Empirical Invariance of the Execution Manifold
- The commutator defects are predominantly orthogonal to the PCA subspace, with a residual fraction $\rho \approx 1.000$ across all conditions.
- This means the optimization dynamics are "transversely decoupled" - curvature is confined to the normal bundle and does not deflect the trajectory out of the learned subspace.
Orthogonal Curvature Explosion Precedes Generalization
- Grokking operations show a 10-1000x increase in commutator defect relative to non-grokking controls.
- The onset of this curvature growth consistently precedes the generalization transition by 600-1600 training steps.
- However, non-grokking operations also exhibit moderate curvature growth without generalizing, so the onset is a necessary but not sufficient condition.
Causal Interventions
- Suppressing gradient flow along the PCA directions prevents grokking with a monotonic dose-response, confirming the necessity of motion along the execution manifold.
- Artificially inducing curvature through directional forcing has no effect on the generalization transition, confirming that curvature growth alone is not sufficient.
Regime Invariance
- All findings replicate across a 200x difference in training timescale, as well as variations in learning rate, weight decay, and number of layers.
Interpretation
The authors propose that grokking reflects a geometric reorganization of the optimization landscape, governed by the interplay of curvature, damping, and the emergence of low-dimensional structure. Specifically:
- The weight-space trajectory becomes confined to a low-dimensional "execution manifold" during memorization.
- Curvature accumulates orthogonally to this manifold, creating a transverse instability.
- Generalization corresponds to the trajectory escaping this metastable regime, driven by a combination of curvature growth and regularization pressure.
- The learning rate controls the damping regime, with slower rates producing overdamped dynamics and larger predictive windows for the curvature onset.
This geometric picture unifies the empirical observations (rank-1 manifold, orthogonal curvature, predictive lead time, causal asymmetry) into a coherent dynamical narrative, drawing parallels to metastable escape in classical dissipative systems.

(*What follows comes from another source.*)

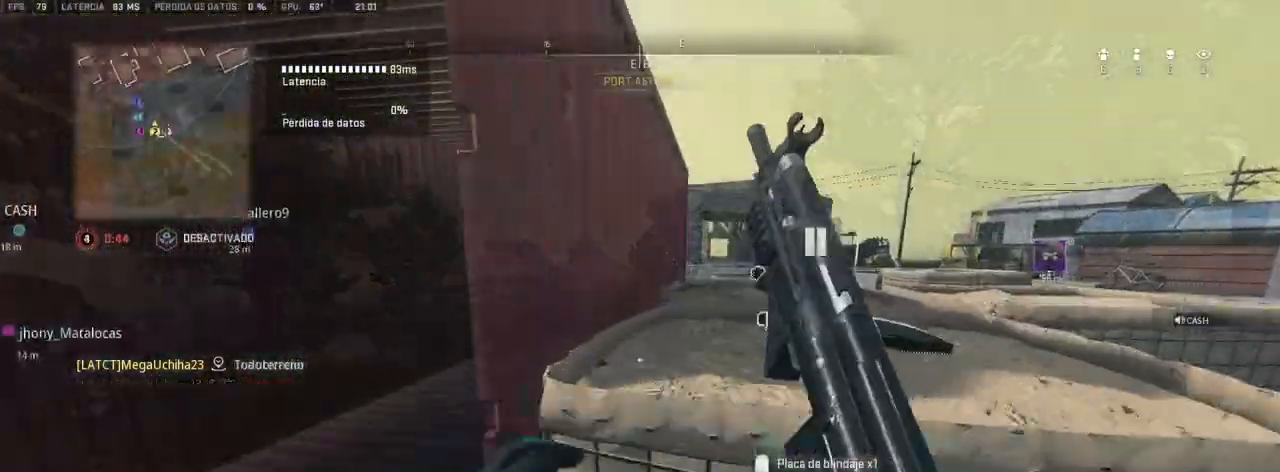
{"buttons": [], "left_stick": "up-left", "right_stick": "left", "events": [[33, "SQUARE", "up"], [33, "left_stick", "center"], [33, "right_stick", "right"], [117, "SQUARE", "down"], [133, "right_stick", "center"], [200, "SQUARE", "up"], [200, "left_stick", "left"], [400, "right_stick", "left"], [450, "left_stick", "up-left"]]}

Limitations & Uncertainties
- The experiments are limited to relatively small Transformer models (2-3 layers, ~290k parameters) and synthetic algorithmic tasks (modular arithmetic).
- It remains unclear how well the observed phenomena generalize to large-scale language models and real-world datasets.

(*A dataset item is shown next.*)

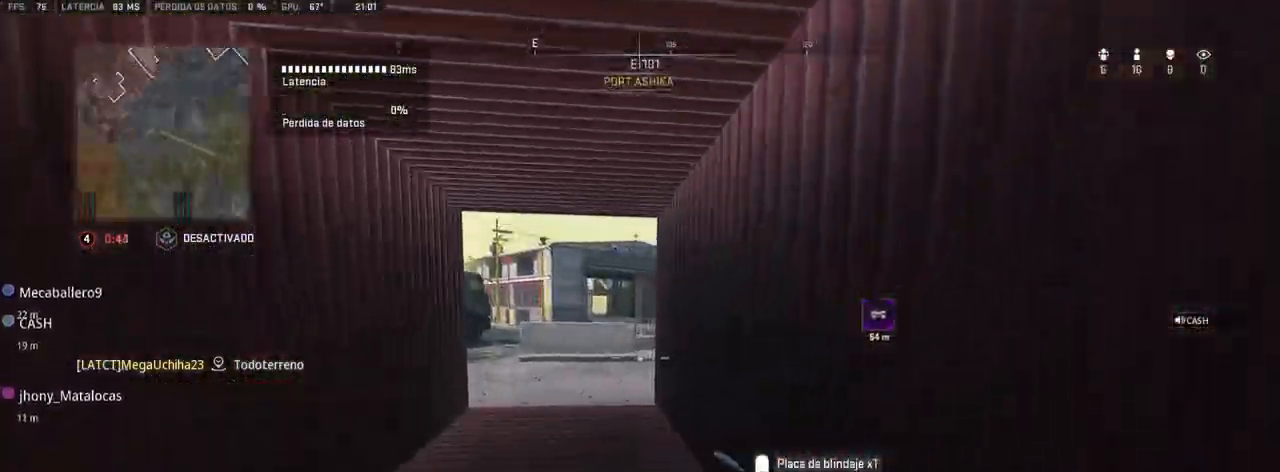
{"buttons": [], "left_stick": "up", "right_stick": "center", "events": [[417, "TRIANGLE", "down"], [500, "TRIANGLE", "up"]]}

- Some of the geometric diagnostics (commutator defects, trajectory-curvature alignment) are computationally expensive and difficult to scale.
- A complete theoretical characterization of the observed phase transitions remains an open problem.
Future Work
- Investigate whether similar low-dimensional confinement and transverse curvature dynamics arise in other domains beyond modular arithmetic, such as Dyck languages and the SCAN benchmark.
- Develop efficient approximations and proxies for the expensive geometric diagnostics.
- Derive analytical models that capture the defect accumulation, manifold formation, and damping-controlled dynamics observed in the experiments.
- Explore how local curvature dynamics interact with global landscape structure to produce the grokking transition.